Title page for ETD etd-06162005-142747

Type of Document Master's Thesis
Author Piattoly, Tavis Joseph
URN etd-06162005-142747
Title L-Glutamine Supplementation: Effects on Recovery from Exercise
Degree Master of Science (M.S.)
Department Kinesiology
Advisory Committee
Advisor Name Title
Michael Welsch Committee Chair
Arnold Nelson Committee Member
Robert Wood Committee Member
  • supplemenation
  • exercise
  • glutamine
Date of Defense 2005-05-17
Availability unrestricted
Clinical evidence supports the use for exogenous glutamine in the maintenance of muscle

mass and immune system function in critically ill patients. Relatively little research has

examined the benefits of glutamine for athletes engaged in heavy exercise

training, despite a possible link between overtraining and glutamine. PURPOSE: To

examine the influence of Glutamine on time to exhaustion and power after a

prolonged bout of exercise. METHODS: Twelve men (Age: 19 to 30y) involved in cycle

training were asked to participate in the study. All participants performed a

Symptom-Limited Graded Exercise Test (SL-GXT) using the Astrand Cycle protocol. On

a subsequent visit participants performed two Wingate tests on a cycle ergometer to

assess Peak Power, Mean Power, and Fatigue Index. The tests were separated by an

exhaustive bout of exercise at 70% of VO2R. Twenty-four hours later another Wingate

test was performed. Immediately after performing the last Wingate test, subjects were

randomized to: 1. Glutamine plus carbohydrate drink (0.3 grams/kg of body weight/ for 6

days) or 2) Placebo (Carbohydrate drink). After 6 days the Wingate and exhaustive bout

of exercise were repeated in each individual. RESULTS: There were no group

differences in VO2peak (Glu: 44.53+8.75; Pla: 43.83+5.26 ml/kg/min), PP (Glu:

717.71+118.90; Pla: 593.66+117.08), TR (Glu: 38.50+2.26; Pla: 35.50+5.65) and time to

exhaustion (Glu: 46.33+10.80; Pla: 41.90+3.82 ml/kg/min) before supplementation. Both

groups showed a significant drop in PP (-27%, p=0.001), and TR (-22%, p=0.001) after

the exhaustive exercise bout. Incomplete recovery was noted at 24h PP (-17%, p=0.03 vs.

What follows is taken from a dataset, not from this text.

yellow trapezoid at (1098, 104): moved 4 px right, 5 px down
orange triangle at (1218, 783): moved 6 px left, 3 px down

baseline), and TR (-13%, p=0.09 vs baseline). Following supplementation TE improved

by 3.16+0.75min in the Glu group compared to no change in the Pla (p=0.001). Lastly,

the Glu group had similar PP prior to each exhaustive bout of exercise, the PP in the Pla

group was still significantly lower after 6 days. CONCLUSION: Participants in the Glu

group increased time to exhaustion following 6 days of supplementation, and appeared to

recover from exhaustive exercise earlier than the Pla group.